Members of the committee:
My name is Paula Durbin-Westby. I am representing The Autistic Self Advocacy Network, a volunteer-run nonprofit organization run by and for autistic people, dedicated to advancing advocacy and support for the autism spectrum. ASAN urges research directed toward quality of life in areas such as service delivery, education and support services.
I spoke at the March 14 meeting about the need for research models that include autistic people at every level of the project. As I mentioned at that meeting, community-based participatory research is a promising avenue for exploration. With community-based research, members of the community being studied are full participants at every stage of the research process.
Funding should be allocated to research that will have practical applications for autistic people and our families. Since I last spoke to you, I have learned of a promising new project that exemplifies how the academic and autistic communities can partner together to conduct research to improve the lives of autistics.
AASPIRE is the Academic Autistic Spectrum Partnership in Research and Education. The partnership adheres to the principles of community-based participatory research. http://aaspire.org
The mission of AASPIRE is:
To encourage the inclusion of autistic people in matters that directly affect them.

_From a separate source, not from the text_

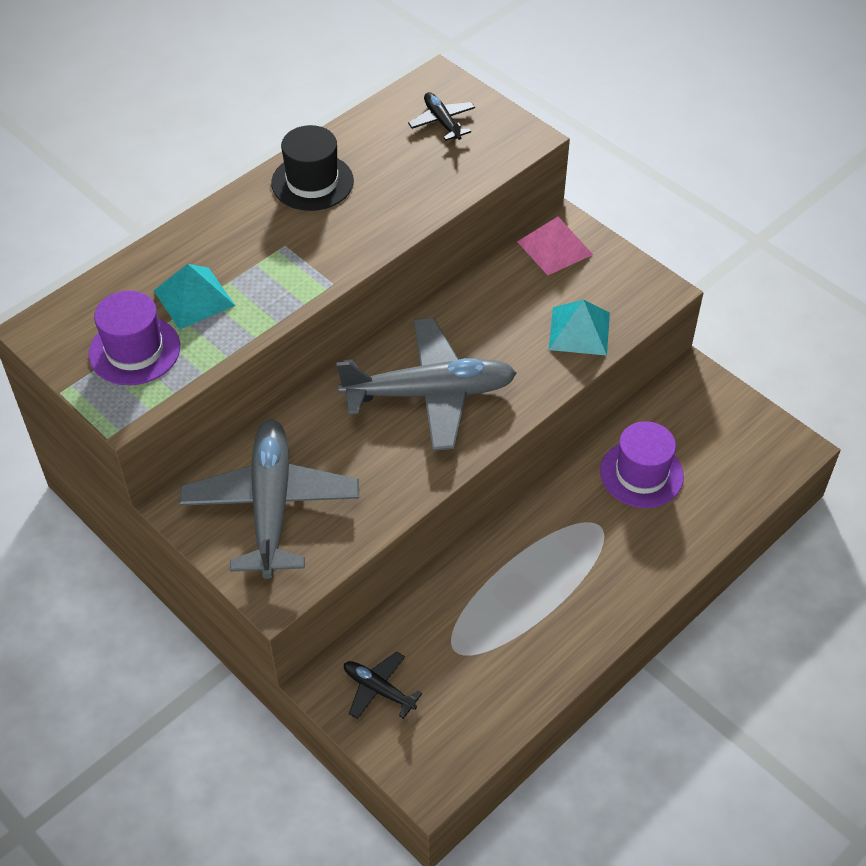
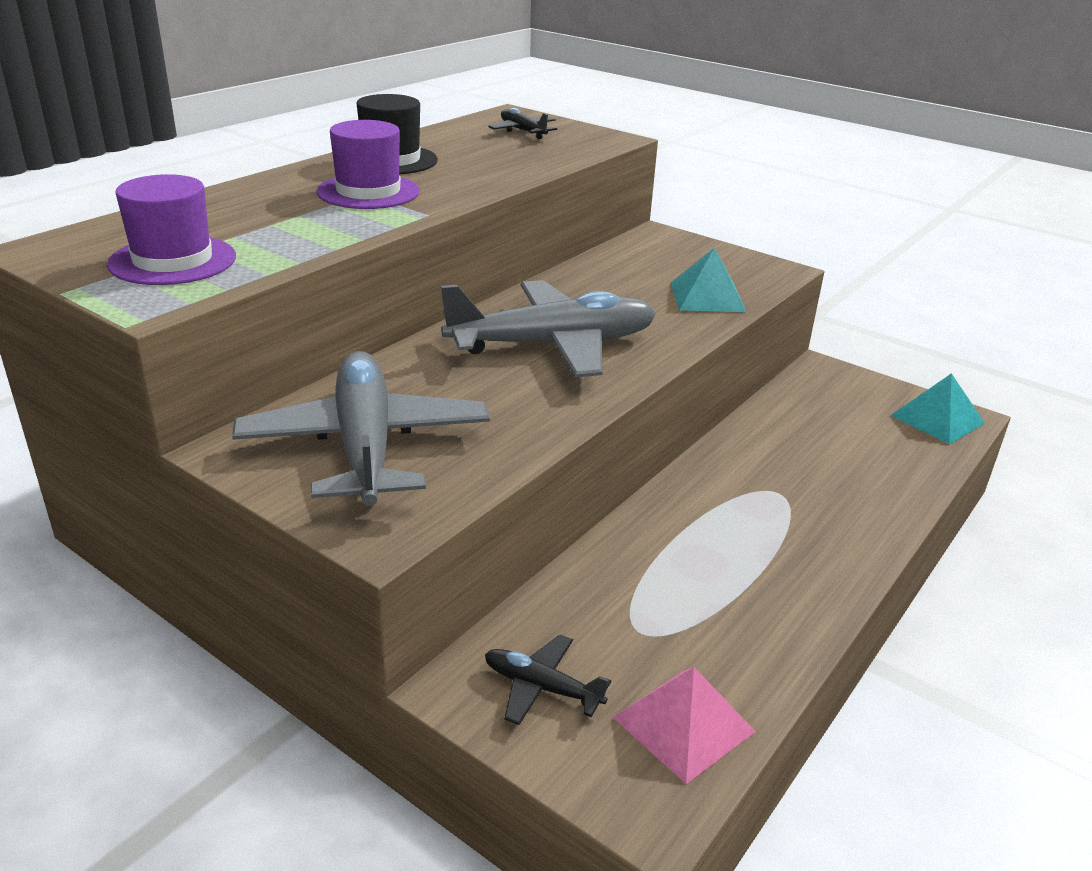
camera: 10 degrees left, 20 degrees down
turquoise pyramid [153,264,235,330] -> turquoise pyramid moved to [891,373,985,444]
pink pyramid [517,217,593,275] -> pink pyramid moved to [613,667,756,784]
purple hat [600,421,684,508] -> purple hat moved to [317,120,419,209]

To include autistic people as equal partners in research about autism.
To answer research questions that are considered relevant by the autistic community.
To use research findings to effect positive change for people on the autism spectrum.
AASPIRE team members come from three interrelated communities:
The autistic adult community
The academic community, and
The support and service community
The autistic community partner is The Autistic Self Advocacy Network. Academic partners include health services, disability, and autism researchers from multiple institutions. Team members from all three communities work as equal partners to design, implement, and disseminate the research. The inclusion of autistic individuals in all phases of the project ensures that the research is relevant to the autistic community, that the methods are feasible and respect the rights of autistic adults, that the questions are clear, that the conclusions are valid, and that the findings will be used directly to benefit the autistic community.
A strong literature exists documenting health care disparities for people with developmental and intellectual disabilities including increased mortality, increased morbidity, and lower quality of life. AASPIRE is currently undertaking an initial pilot project to address these disparities.
The first pilot project will examine the experiences and recommendations of autistic adults as consumers of health care, and the experiences and recommendations of primary care clinicians as providers of health care services to autistic adults. The project will use a variety of methods to obtain and analyze data, including surveys, semi-structured open-ended interviews, and data-mining of information shared through public online communities.
The purpose is to obtain pilot data for an NIH proposal, to develop and evaluate practical tools that can improve patient-provider communication and make health care more accessible to health care consumers on the autism spectrum.
Using AASPIRE as an example, I urge high-priority funding for studies utilizing community-based participatory research. Results are based in the real-life experiences of people on the autism spectrum and will have practical application.